The local propaganda department said last year that hundreds of cameras were being installed to build a “second generation border surveillance system”.
The measures are slashing the number of North Korean defectors who reach Seoul via a land route through China to Southeast Asia.
Fewer than 100 North Koreans a month reached the South last year — the lowest number in 15 years — according to Seoul’s unification ministry.
– Radiation fears –
Five of Pyongyang’s six nuclear tests have been carried out under Mount Mantap at Punggye-ri, some 80 kilometres from the border with northeast China, where citizens felt the accompanying earthquake.
Some Chinese and foreign scientists worry that the 2,200-metre peak suffers from “tired mountain syndrome” and could collapse from further nuclear tests.
Fear of radiation from a test, accident or nuclear war spreading to China’s border regions runs high.
After Pyongyang’s sixth nuclear test in September, China’s Ministry of Environmental Protection conducted emergency radiation monitoring, though nothing abnormal was found.

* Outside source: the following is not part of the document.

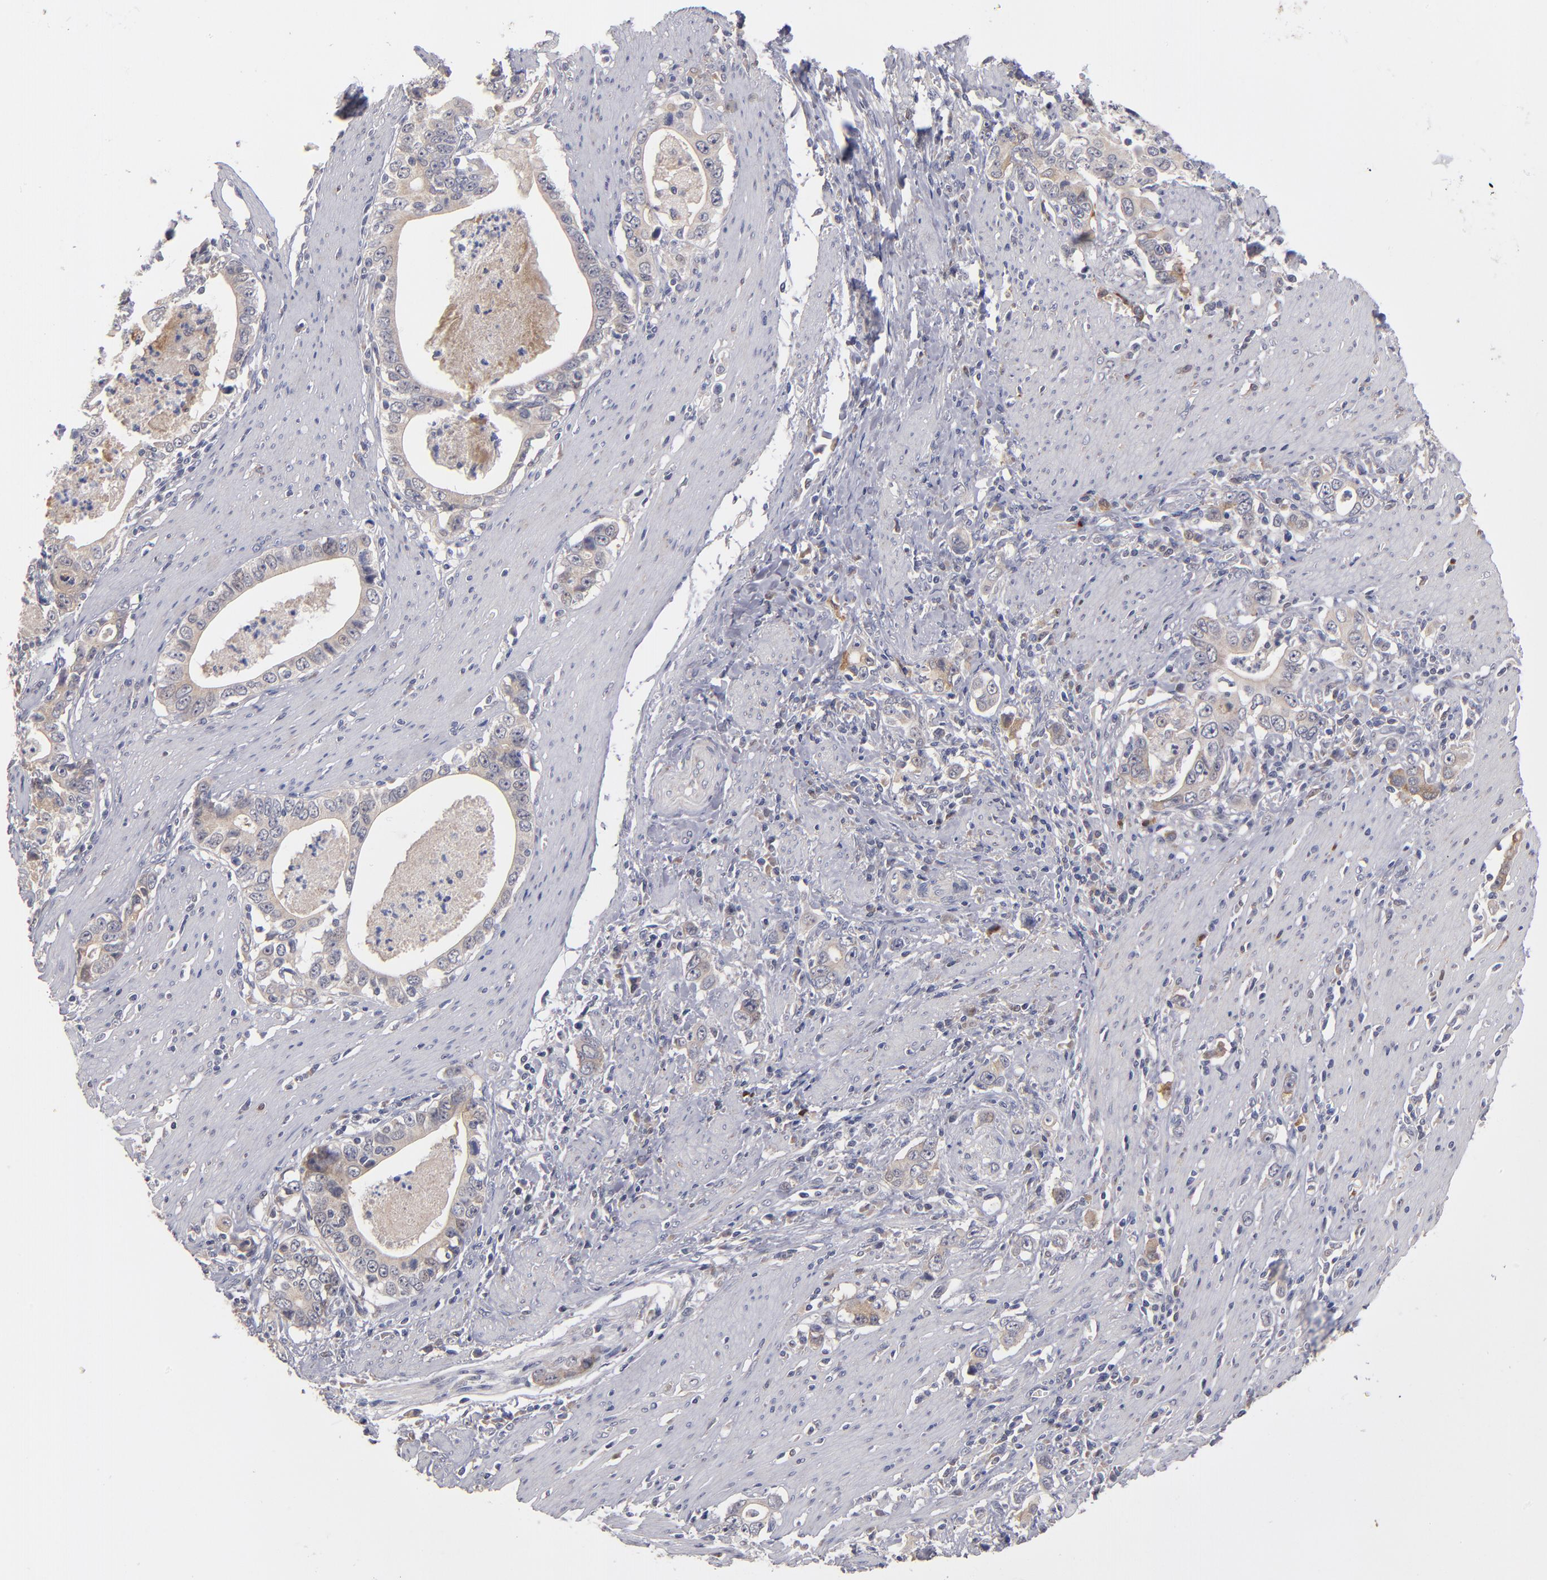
{"staining": {"intensity": "weak", "quantity": "<25%", "location": "cytoplasmic/membranous"}, "tissue": "stomach cancer", "cell_type": "Tumor cells", "image_type": "cancer", "snomed": [{"axis": "morphology", "description": "Adenocarcinoma, NOS"}, {"axis": "topography", "description": "Stomach, lower"}], "caption": "This is an immunohistochemistry histopathology image of human adenocarcinoma (stomach). There is no positivity in tumor cells.", "gene": "EXD2", "patient": {"sex": "female", "age": 72}}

At the Dandong border crossing, authorities last week checked to make sure their nuclear radiation monitoring and protection equipment was working properly.
Further afield, in Lagushao village, AFP reporters saw a whirring “Radiation environment automatic monitoring station” housed inside a hut.
Guo Qiuju, a professor at Peking University, said the station was capable of detecting radiation coming across the border.
“If the monitoring stations show any abnormalities, we will immediately alert citizens,” said Guo.
The Lagushao station is not listed on the environment ministry’s online network, suggesting it may be new.
The ministry did not immediately respond to faxed questions for comment.
Last month, a state-run newspaper in the Jilin border province published a full-page illustrated advisory detailing how to response in the event of a nuclear attack or disaster.
“If there is a river, lake or pond near you, jump in to protect yourself,” it read.
Afterwards, “flush out your nostrils, rinse your mouth, and clean out you ear canals.”